Her fingers ached from their tight grip on the steering wheel, but the SUV remained steady on the shadowed, winding road. In the summer, this road would be dappled with sunshine and flowers. She touched her belly again, thinking about what the road would look like in late July. The wind would ease in from the ocean, keeping the air fresh and cool even on the hottest of days.
In July, the days would be long. The sun would shine. And everything about her life would change.
At last, thirty minutes after nearly sliding off the road, she rounded the bend and the magnificent old Lake Olympus Lodge spread out before her. Built in the 1920s, the hotel embraced the lake with wide arms. In the summer, it would be full of guests, all enjoying the most magnificent of US National Parks. Today, however, the entire complex—store, museum, gas station, maintenance shops, annex guest cabins, and of course, the massive main lodge—was cold and silent. Abandoned and forlorn.
Even after the stressful drive, Audrey couldn’t look at the lodge without thinking of Xavier. It was a mixed bag of emotions. Part of her was glad she would never forget the surprising, intense, hot night spent in this very lodge. There’d been a magic she wanted to hold on to. But now that perfect night was tainted with betrayal.
Xavier had been an old friend of Jae’s, which should have made him trustworthy. Attraction had flared, hot and bright, probably blinding her.

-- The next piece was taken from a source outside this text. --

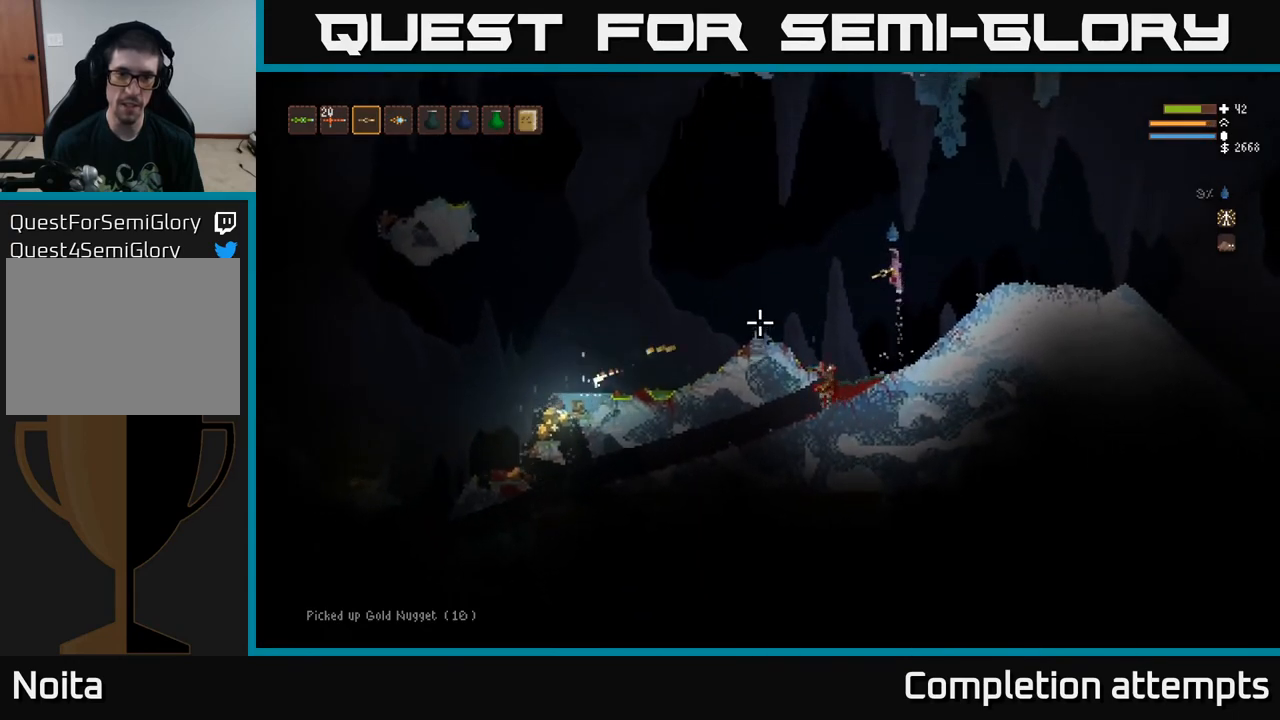
{"buttons": [], "left_stick": "left", "right_stick": "down-left", "events": [[67, "left_stick", "left"], [150, "R2", "down"], [233, "R2", "up"], [400, "L2", "up"]]}
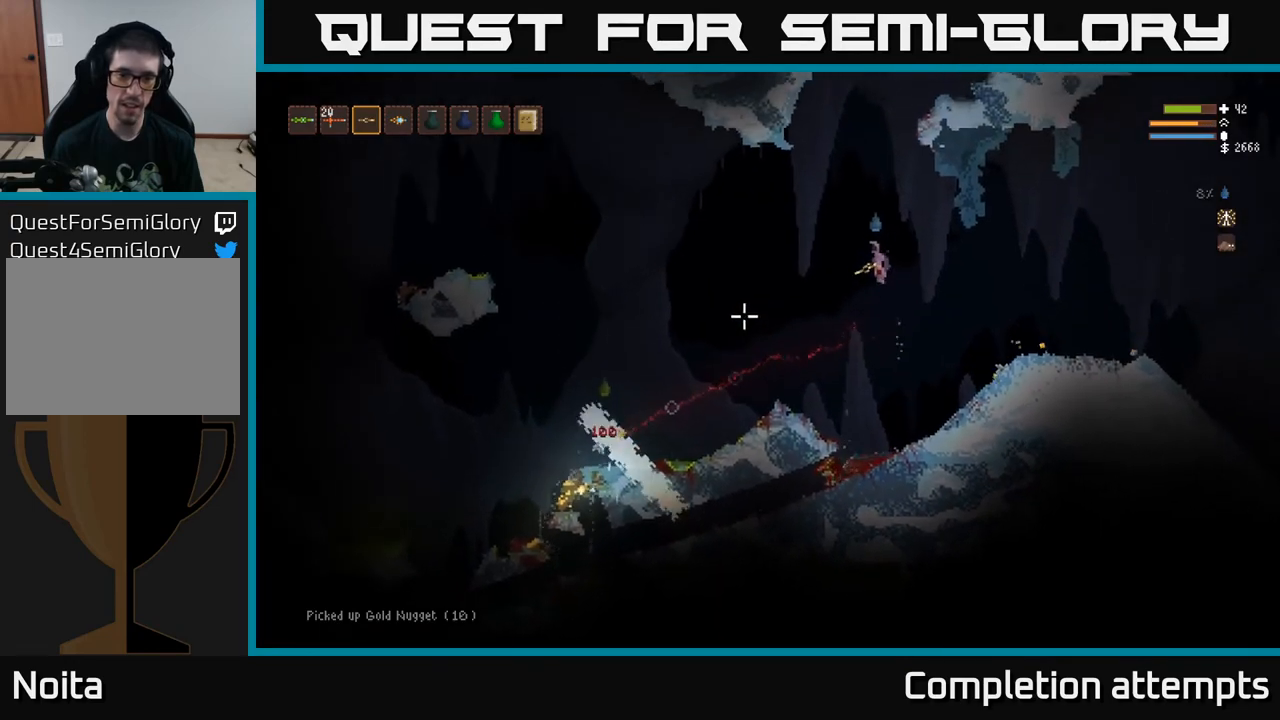
{"buttons": [], "left_stick": "left", "right_stick": "down-left", "events": []}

He’d been handsome, sure, but it was his energy that spoke to her. Like her, he was an avid outdoor enthusiast. Plus, he’d been charming and funny and made her feel desirable after a breakup a year before that had left her questioning her choices.
Still, she’d accepted the no-strings fling for what it was, even if she did want more. There was no real future for them. She lived on the Olympic Peninsula and was only a year into her tenure at the job she’d wanted since she was eleven, and he lived…she didn’t even know where he lived. At the time, she’d assumed he was still in the Bay Area, near where he’d grown up with Jae.
They hadn’t exchanged phone numbers. He’d made it clear from the start that one night was all they’d have. As they said goodbye, it had stung, but she’d accepted it.
But then the home test stick indicated she was pregnant.
She’d been shocked. And elated. At thirty-eight, she was all too aware her biological clock was winding down. She hadn’t planned this pregnancy, and they’d used condoms to prevent it—apparently, expiration dates mattered—but she was glad neither of them had bothered to check the wrapper in the heat of the moment. She was thankful for the wild, impulsive night with Xavier.